Trajectory Factory: Tracklet Cleaving and Re-connection by Deep Siamese Bi-GRU for Multiple Object Tracking
This work addresses tracking challenges in surveillance and autonomous driving, but it is incremental as it builds on existing tracklet generation methods.
The paper tackles the problem of multi-object tracking in complex scenes by proposing a tracklet processing method that cleaves and re-connects tracklets using a Siamese Bi-GRU, achieving improved performance over state-of-the-art methods on the MOT16 benchmark.
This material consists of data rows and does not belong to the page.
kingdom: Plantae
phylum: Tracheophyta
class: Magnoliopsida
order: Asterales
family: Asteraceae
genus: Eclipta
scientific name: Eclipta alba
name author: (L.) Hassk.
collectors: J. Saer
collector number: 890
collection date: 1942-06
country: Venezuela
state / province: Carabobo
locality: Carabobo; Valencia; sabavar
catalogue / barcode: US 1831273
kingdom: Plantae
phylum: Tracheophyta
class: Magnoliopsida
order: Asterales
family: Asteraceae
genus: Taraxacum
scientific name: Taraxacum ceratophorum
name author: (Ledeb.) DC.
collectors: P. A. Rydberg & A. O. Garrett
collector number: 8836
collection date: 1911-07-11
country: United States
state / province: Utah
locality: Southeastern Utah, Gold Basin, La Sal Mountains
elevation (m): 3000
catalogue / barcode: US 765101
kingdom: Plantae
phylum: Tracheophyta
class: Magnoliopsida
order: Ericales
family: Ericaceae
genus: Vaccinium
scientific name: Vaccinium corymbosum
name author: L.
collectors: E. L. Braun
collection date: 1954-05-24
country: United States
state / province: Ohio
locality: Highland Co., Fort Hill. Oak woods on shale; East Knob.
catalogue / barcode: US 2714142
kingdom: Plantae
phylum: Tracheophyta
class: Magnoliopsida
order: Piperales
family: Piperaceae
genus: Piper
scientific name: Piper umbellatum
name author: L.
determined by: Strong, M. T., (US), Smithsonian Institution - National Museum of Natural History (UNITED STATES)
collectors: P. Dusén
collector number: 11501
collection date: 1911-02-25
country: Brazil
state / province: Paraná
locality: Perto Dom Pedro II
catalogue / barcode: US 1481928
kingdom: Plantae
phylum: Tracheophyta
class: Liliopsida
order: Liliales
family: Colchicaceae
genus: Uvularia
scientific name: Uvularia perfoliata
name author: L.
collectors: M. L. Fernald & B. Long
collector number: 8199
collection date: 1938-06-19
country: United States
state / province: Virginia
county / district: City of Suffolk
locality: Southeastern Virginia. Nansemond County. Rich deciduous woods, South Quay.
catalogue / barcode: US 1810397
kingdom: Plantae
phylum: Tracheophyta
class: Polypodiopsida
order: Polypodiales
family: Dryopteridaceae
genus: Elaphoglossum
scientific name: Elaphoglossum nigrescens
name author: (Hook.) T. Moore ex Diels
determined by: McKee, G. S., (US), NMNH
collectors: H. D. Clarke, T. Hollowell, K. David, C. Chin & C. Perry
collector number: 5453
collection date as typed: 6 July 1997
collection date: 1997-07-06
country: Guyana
Multi-Object Tracking (MOT) is a challenging task in the complex scene such as surveillance and autonomous driving. In this paper, we propose a novel tracklet processing method to cleave and re-connect tracklets on crowd or long-term occlusion by Siamese Bi-Gated Recurrent Unit (GRU). The tracklet generation utilizes object features extracted by CNN and RNN to create the high-confidence tracklet candidates in sparse scenario. Due to mis-tracking in the generation process, the tracklets from different objects are split into several sub-tracklets by a bidirectional GRU. After that, a Siamese GRU based tracklet re-connection method is applied to link the sub-tracklets which belong to the same object to form a whole trajectory. In addition, we extract the tracklet images from existing MOT datasets and propose a novel dataset to train our networks. The proposed dataset contains more than 95160 pedestrian images. It has 793 different persons in it. On average, there are 120 images for each person with positions and sizes. Experimental results demonstrate the advantages of our model over the state-of-the-art methods on MOT16.